<<<<

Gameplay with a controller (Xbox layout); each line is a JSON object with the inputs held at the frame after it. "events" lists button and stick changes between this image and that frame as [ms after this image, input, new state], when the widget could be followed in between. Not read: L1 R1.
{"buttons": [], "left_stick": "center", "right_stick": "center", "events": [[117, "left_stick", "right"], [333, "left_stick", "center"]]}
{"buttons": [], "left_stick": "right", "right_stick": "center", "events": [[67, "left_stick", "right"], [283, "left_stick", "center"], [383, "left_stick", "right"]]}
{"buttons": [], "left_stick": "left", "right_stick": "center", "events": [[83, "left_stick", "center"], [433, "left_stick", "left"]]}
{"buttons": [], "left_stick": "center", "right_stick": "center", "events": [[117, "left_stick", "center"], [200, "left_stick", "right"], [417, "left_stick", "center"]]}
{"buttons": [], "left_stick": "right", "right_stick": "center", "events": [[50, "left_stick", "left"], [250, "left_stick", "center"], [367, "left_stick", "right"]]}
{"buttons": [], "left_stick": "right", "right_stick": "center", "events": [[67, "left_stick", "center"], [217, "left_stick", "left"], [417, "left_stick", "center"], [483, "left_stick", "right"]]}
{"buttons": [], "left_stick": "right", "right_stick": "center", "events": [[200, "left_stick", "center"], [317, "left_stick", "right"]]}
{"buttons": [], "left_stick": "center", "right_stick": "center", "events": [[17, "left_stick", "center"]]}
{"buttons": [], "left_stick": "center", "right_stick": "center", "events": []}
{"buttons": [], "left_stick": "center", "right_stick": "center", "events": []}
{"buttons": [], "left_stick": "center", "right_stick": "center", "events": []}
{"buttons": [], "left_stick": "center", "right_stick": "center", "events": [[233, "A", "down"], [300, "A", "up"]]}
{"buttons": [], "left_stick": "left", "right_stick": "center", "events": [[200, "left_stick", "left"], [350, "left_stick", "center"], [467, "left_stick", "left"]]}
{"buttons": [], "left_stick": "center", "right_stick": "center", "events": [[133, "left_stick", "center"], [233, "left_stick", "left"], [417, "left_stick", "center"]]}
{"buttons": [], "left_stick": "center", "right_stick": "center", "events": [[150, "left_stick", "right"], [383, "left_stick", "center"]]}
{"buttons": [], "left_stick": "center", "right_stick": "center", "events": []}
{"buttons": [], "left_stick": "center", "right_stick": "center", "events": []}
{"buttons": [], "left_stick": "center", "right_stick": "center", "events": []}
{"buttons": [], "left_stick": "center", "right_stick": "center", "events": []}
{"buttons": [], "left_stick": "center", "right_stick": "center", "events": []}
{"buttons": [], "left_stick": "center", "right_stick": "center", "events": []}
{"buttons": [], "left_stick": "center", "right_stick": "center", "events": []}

>>>>

Reproduce all of the material above without alteration.

Gameplay with a controller (Xbox layout); each line is a JSON object with the inputs held at the frame after it. "events" lists button and stick changes between this image and that frame as [ms after this image, input, new state], when the widget could be followed in between. Not read: L1 R1.
{"buttons": [], "left_stick": "center", "right_stick": "center", "events": [[117, "left_stick", "right"], [333, "left_stick", "center"]]}
{"buttons": [], "left_stick": "right", "right_stick": "center", "events": [[67, "left_stick", "right"], [283, "left_stick", "center"], [383, "left_stick", "right"]]}
{"buttons": [], "left_stick": "left", "right_stick": "center", "events": [[83, "left_stick", "center"], [433, "left_stick", "left"]]}
{"buttons": [], "left_stick": "center", "right_stick": "center", "events": [[117, "left_stick", "center"], [200, "left_stick", "right"], [417, "left_stick", "center"]]}
{"buttons": [], "left_stick": "right", "right_stick": "center", "events": [[50, "left_stick", "left"], [250, "left_stick", "center"], [367, "left_stick", "right"]]}
{"buttons": [], "left_stick": "right", "right_stick": "center", "events": [[67, "left_stick", "center"], [217, "left_stick", "left"], [417, "left_stick", "center"], [483, "left_stick", "right"]]}
{"buttons": [], "left_stick": "right", "right_stick": "center", "events": [[200, "left_stick", "center"], [317, "left_stick", "right"]]}
{"buttons": [], "left_stick": "center", "right_stick": "center", "events": [[17, "left_stick", "center"]]}
{"buttons": [], "left_stick": "center", "right_stick": "center", "events": []}
{"buttons": [], "left_stick": "center", "right_stick": "center", "events": []}
{"buttons": [], "left_stick": "center", "right_stick": "center", "events": []}
{"buttons": [], "left_stick": "center", "right_stick": "center", "events": [[233, "A", "down"], [300, "A", "up"]]}
{"buttons": [], "left_stick": "left", "right_stick": "center", "events": [[200, "left_stick", "left"], [350, "left_stick", "center"], [467, "left_stick", "left"]]}
{"buttons": [], "left_stick": "center", "right_stick": "center", "events": [[133, "left_stick", "center"], [233, "left_stick", "left"], [417, "left_stick", "center"]]}
{"buttons": [], "left_stick": "center", "right_stick": "center", "events": [[150, "left_stick", "right"], [383, "left_stick", "center"]]}
{"buttons": [], "left_stick": "center", "right_stick": "center", "events": []}
{"buttons": [], "left_stick": "center", "right_stick": "center", "events": []}
{"buttons": [], "left_stick": "center", "right_stick": "center", "events": []}
{"buttons": [], "left_stick": "center", "right_stick": "center", "events": []}
{"buttons": [], "left_stick": "center", "right_stick": "center", "events": []}
{"buttons": [], "left_stick": "center", "right_stick": "center", "events": []}
{"buttons": [], "left_stick": "center", "right_stick": "center", "events": []}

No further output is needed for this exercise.